[DATASET CONTENT — start]
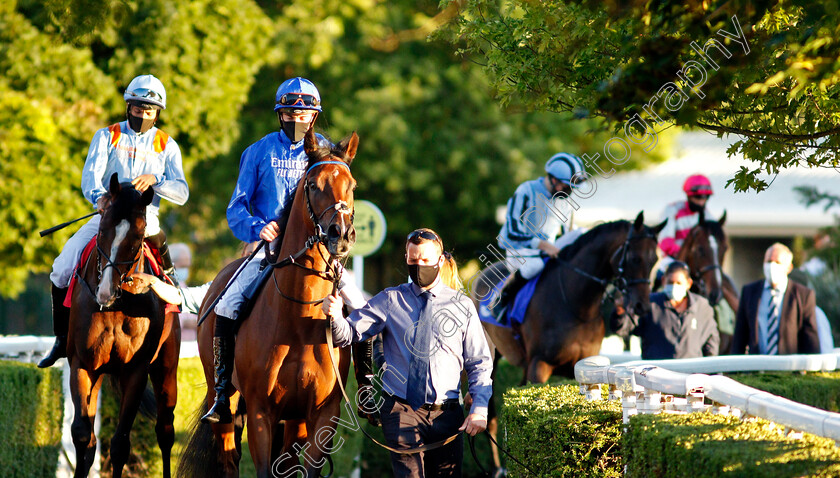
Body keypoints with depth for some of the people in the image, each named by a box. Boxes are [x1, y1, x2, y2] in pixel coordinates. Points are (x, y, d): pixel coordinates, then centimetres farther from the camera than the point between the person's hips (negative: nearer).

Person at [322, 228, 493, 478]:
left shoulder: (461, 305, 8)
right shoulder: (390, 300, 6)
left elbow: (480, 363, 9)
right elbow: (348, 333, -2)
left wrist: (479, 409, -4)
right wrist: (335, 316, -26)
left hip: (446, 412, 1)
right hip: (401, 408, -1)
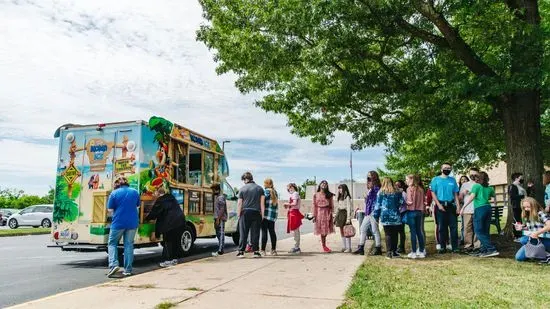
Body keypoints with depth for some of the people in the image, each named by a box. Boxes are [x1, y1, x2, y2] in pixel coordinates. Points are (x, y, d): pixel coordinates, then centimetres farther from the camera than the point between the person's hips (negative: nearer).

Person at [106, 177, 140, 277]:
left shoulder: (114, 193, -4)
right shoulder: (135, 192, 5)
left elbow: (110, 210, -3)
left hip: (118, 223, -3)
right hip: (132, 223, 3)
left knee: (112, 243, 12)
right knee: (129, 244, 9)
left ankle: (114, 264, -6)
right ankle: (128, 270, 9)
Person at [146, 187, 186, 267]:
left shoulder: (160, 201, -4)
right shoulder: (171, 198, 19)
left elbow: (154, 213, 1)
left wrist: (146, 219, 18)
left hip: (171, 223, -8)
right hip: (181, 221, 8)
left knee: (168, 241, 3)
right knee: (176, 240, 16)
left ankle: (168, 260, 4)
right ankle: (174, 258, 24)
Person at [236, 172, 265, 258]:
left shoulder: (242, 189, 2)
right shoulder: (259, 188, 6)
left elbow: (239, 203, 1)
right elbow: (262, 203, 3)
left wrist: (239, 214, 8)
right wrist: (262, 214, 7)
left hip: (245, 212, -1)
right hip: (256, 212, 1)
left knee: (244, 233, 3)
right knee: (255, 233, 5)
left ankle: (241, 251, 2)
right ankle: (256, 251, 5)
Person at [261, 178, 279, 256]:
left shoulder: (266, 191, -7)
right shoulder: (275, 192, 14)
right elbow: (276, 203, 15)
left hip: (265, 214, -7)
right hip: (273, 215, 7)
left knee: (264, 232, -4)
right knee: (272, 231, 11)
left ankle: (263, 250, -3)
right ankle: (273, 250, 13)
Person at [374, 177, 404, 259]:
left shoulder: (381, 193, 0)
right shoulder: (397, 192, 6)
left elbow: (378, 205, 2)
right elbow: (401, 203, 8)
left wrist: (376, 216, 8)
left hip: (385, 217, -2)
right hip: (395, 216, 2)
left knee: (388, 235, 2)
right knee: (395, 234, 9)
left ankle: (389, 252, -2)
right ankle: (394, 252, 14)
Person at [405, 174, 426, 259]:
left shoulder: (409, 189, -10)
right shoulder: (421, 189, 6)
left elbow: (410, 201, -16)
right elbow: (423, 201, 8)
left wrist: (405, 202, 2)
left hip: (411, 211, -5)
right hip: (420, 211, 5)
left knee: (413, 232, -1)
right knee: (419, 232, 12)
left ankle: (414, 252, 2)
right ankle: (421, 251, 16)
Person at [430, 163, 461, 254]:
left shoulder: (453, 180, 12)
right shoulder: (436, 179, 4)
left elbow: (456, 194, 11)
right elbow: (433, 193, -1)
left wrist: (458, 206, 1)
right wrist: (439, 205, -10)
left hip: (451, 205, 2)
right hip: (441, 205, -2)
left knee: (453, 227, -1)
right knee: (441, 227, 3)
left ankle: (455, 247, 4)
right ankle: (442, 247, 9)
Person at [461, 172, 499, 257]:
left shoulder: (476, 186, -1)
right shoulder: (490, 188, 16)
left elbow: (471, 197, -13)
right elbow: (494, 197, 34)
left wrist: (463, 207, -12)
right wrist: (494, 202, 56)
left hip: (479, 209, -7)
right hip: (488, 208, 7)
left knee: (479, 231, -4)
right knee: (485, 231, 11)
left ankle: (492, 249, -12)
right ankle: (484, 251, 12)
[DATASET CONTENT — finish]
[DATASET CONTENT — start]
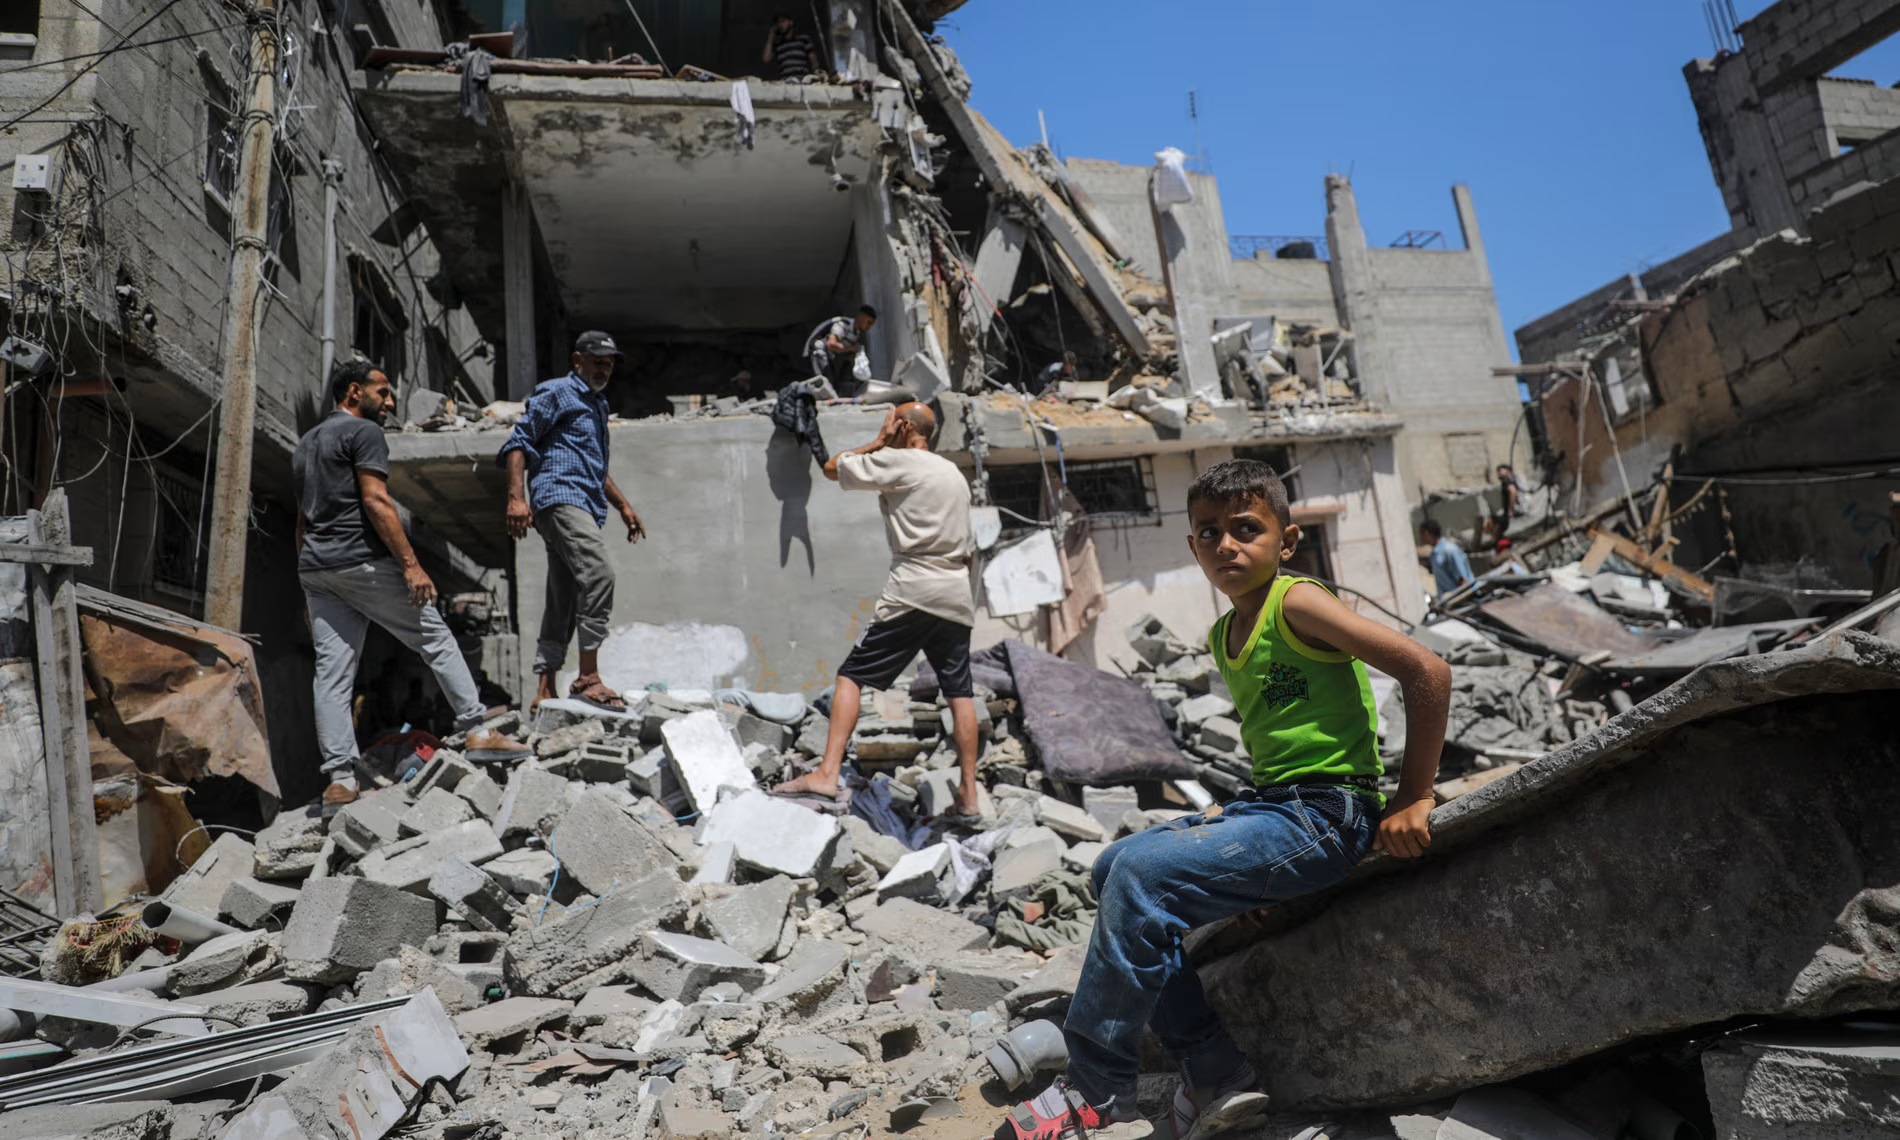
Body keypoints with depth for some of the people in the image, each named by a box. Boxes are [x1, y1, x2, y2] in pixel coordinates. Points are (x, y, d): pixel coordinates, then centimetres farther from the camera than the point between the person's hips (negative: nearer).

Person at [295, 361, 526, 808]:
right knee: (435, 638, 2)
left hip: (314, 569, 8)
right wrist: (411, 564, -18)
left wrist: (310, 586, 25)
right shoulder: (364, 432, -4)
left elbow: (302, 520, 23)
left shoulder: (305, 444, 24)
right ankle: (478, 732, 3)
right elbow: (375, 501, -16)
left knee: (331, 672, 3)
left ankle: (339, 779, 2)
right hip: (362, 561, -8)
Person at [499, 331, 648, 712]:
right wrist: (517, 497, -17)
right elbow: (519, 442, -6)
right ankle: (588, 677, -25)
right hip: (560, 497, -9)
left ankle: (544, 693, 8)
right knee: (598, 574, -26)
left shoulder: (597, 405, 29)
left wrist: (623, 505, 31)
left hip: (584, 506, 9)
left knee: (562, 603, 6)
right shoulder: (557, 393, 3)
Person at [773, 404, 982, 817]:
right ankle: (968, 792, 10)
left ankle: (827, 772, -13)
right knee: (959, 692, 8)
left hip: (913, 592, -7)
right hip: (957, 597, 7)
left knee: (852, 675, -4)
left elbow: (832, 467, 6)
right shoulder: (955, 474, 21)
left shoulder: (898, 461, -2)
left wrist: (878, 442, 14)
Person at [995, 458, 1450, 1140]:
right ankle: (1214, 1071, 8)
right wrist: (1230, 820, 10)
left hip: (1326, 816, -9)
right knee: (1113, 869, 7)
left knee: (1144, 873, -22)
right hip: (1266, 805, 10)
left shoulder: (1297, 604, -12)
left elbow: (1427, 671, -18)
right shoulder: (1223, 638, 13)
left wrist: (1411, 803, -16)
[DATASET CONTENT — finish]
- _EXERCISE_:
From the line that has "left elbow: (378, 205, 2)" through the line that has "right ankle: (484, 251, 12)", copy every line exactly as it appears above, and leave out all others.

- _REPLY_:
left elbow: (378, 205, 2)
right elbow: (401, 203, 8)
left wrist: (376, 216, 8)
left hip: (385, 217, -2)
right hip: (395, 216, 2)
left knee: (388, 235, 2)
right knee: (395, 234, 9)
left ankle: (389, 252, -2)
right ankle: (394, 252, 14)
Person at [405, 174, 426, 259]:
left shoulder: (409, 189, -10)
right shoulder: (421, 189, 6)
left elbow: (410, 201, -16)
right elbow: (423, 201, 8)
left wrist: (405, 202, 2)
left hip: (411, 211, -5)
right hip: (420, 211, 5)
left knee: (413, 232, -1)
right knee: (419, 232, 12)
left ankle: (414, 252, 2)
right ankle: (421, 251, 16)
Person at [430, 163, 461, 254]:
left shoulder: (453, 180, 12)
right shoulder: (436, 179, 4)
left elbow: (456, 194, 11)
right elbow: (433, 193, -1)
left wrist: (458, 206, 1)
right wrist: (439, 205, -10)
left hip: (451, 205, 2)
right hip: (441, 205, -2)
left knee: (453, 227, -1)
right knee: (441, 227, 3)
left ankle: (455, 247, 4)
right ankle: (442, 247, 9)
Person at [461, 172, 499, 257]:
left shoulder: (476, 186, -1)
right shoulder: (490, 188, 16)
left elbow: (471, 197, -13)
right elbow: (494, 197, 34)
left wrist: (463, 207, -12)
right wrist: (494, 202, 56)
left hip: (479, 209, -7)
right hip: (488, 208, 7)
left knee: (479, 231, -4)
right knee: (485, 231, 11)
left ankle: (492, 249, -12)
right ankle: (484, 251, 12)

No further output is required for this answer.